Escafandro. Respirar debaixo de água

Quase 500 anos antes de o oceanógrafo Jacques-Yves Costeau ter aperfeiçoado o escafandro autónomo, Leonardo, que dedicou grande parte da vida a estudar a água e os seus segredos, imaginou um dispositivo que permitia mergulhar por longos períodos. Era composto por um fato com uma máscara em pele, da qual saíam dois tubos que estavam ligados a uma boia à superfície.  Mais uma vez, o propósito era bélico: atacar os inimigos sorrateiramente debaixo de água.
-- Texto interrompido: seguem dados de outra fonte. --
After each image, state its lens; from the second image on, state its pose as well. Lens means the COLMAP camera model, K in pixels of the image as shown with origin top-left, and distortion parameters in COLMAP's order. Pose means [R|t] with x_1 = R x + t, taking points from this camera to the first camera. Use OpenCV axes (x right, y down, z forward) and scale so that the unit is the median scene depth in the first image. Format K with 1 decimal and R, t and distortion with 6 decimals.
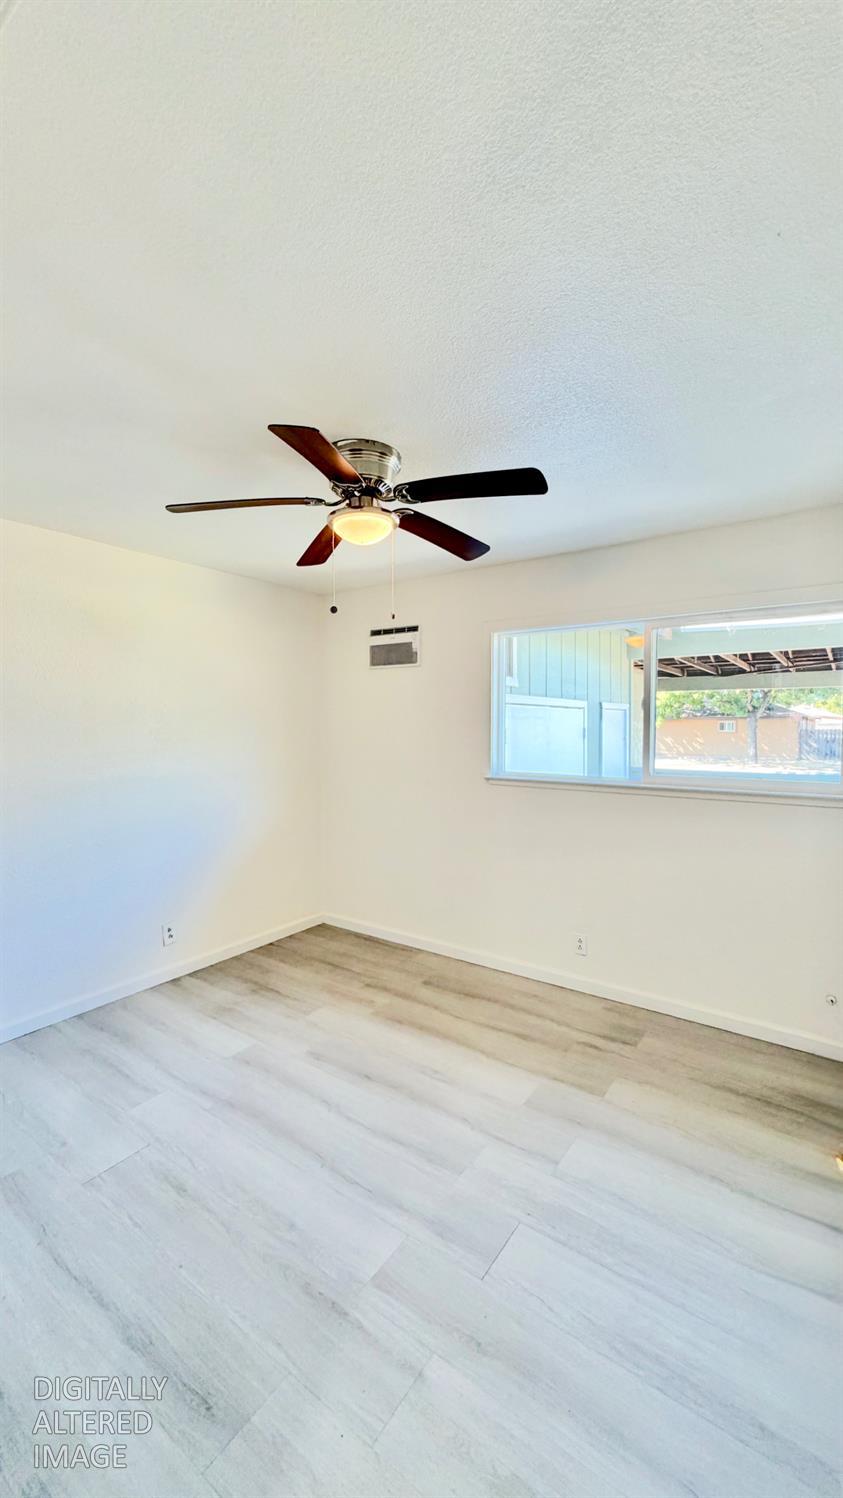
lens RADIAL K [[598.3, 0, 421.6], [0, 598.3, 743.2], [0, 0, 1]] dist [-0.000733, 0.000412]
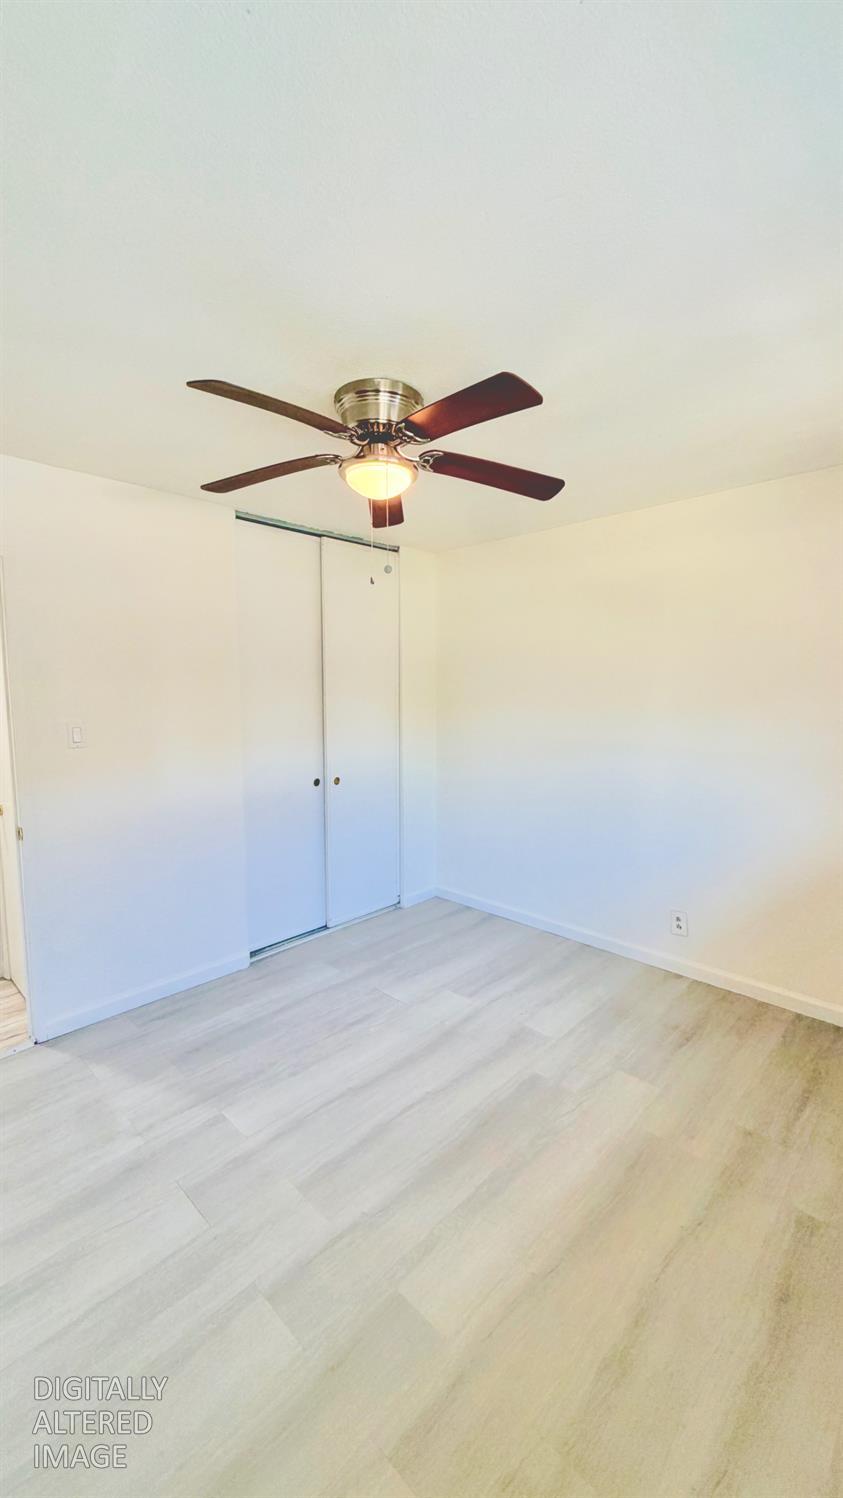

Helicóptero. Voo em parafuso

 Leonardo era fascinado pelo voo, tentando, como muitos outros antes e depois dele, criar dispositivos que permitissem ao homem voar. “Se este instrumento feito com um parafuso for bem feito – isto é, feito de linho de que os poros são betumados com amido e girados rapidamente, fará sua espiral no ar e subirá alto”. Apesar de nos parecer pouco fiável, esta máquina voadora usava o mesmo princípio da física que os helicópteros atuais, que só seriam inventados na década de 40 do século XX.

Bicicleta. Pedalar para o futuro 

 O Codex Antlanticus, onde se encontra o esboço do escafandro, possui também o desenho de uma bicicleta, com sistema de transmissão do movimento e pedais, tal como as que conhecemos hoje. Terá o génio italiano antecipado em cerca de 400 anos esta invenção, que só surgiria nestes moldes em meados do século XIX? Aparentemente não. O especialista italiano Carlo Pedretti, que em 1961 analisou estas folhas, encontrou apenas garatujas de formas fálicas, aparentemente desenhadas por um discípulo de Leonardo. Assim, supõe-se que a bicicleta futurista do Codex Atlanticus seja um acrescento muito recente.